**Assigned task:** Resume the piece on the London mayoral election below, picking up right after its final sentence.

**Reading passage:**
= = =
Last week Londoners gave Ken the boot and now the new mayor has affordable family homes in his sights

The London mayoral election and its result marked a terrible end to a terrible day for Labour nationally as well as in the capital.

Much was made, during the campaign, of the significance for David Cameron of Boris Johnson taking the mayoralty. It sends out a strong message that the Conservatives are back in business.

What else should we see in the results? Ken was a "love him or loathe him" character and this was reflected in the high turnout. The two main parties’ support generally held up well in the constituencies and the major changes took place among the "list members" with three gains for the Conservatives, two losses for the Lib Dems and the BNP gaining their first seat.

What does all of this mean for the development industry? Well, key is Boris Johnson’s pledge to work with London boroughs in the delivery of affordable housing rather than achieving results by the "imposition" of targets. He was also clear that he saw the need to build more family-sized homes through an amendment to the London Plan.
= = =
**Saved data entries:**
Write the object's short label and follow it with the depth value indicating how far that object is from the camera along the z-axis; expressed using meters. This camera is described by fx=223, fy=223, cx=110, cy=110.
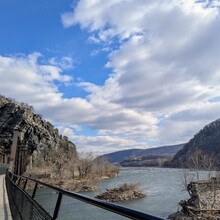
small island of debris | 33.89
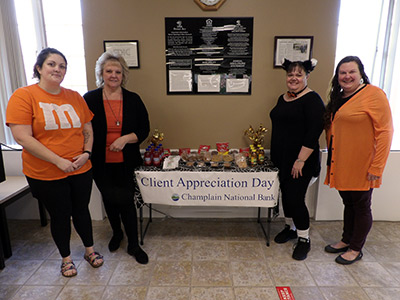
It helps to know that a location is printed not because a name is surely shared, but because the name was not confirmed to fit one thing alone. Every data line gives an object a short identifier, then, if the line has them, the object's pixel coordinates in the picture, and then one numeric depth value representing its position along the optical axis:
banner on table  2.16
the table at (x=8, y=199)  2.12
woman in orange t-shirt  1.60
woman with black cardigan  1.98
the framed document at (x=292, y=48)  2.44
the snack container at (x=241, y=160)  2.23
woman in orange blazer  1.79
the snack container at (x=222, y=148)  2.47
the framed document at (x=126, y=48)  2.48
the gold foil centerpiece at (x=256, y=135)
= = =
**Result:**
The industry should also note his pledge for a strategy on sustainable growth in outer London, from where he gains most of his support. Half of all London boroughs are Tory-run with a number of others Tory-led so we can be clear on which way policy is going.

The potential battlegrounds to watch are between the Labour government and the mayor – it is notable that the secretary of state has reserved for herself the ability to intervene in future London Plans, albeit in exceptional circumstances.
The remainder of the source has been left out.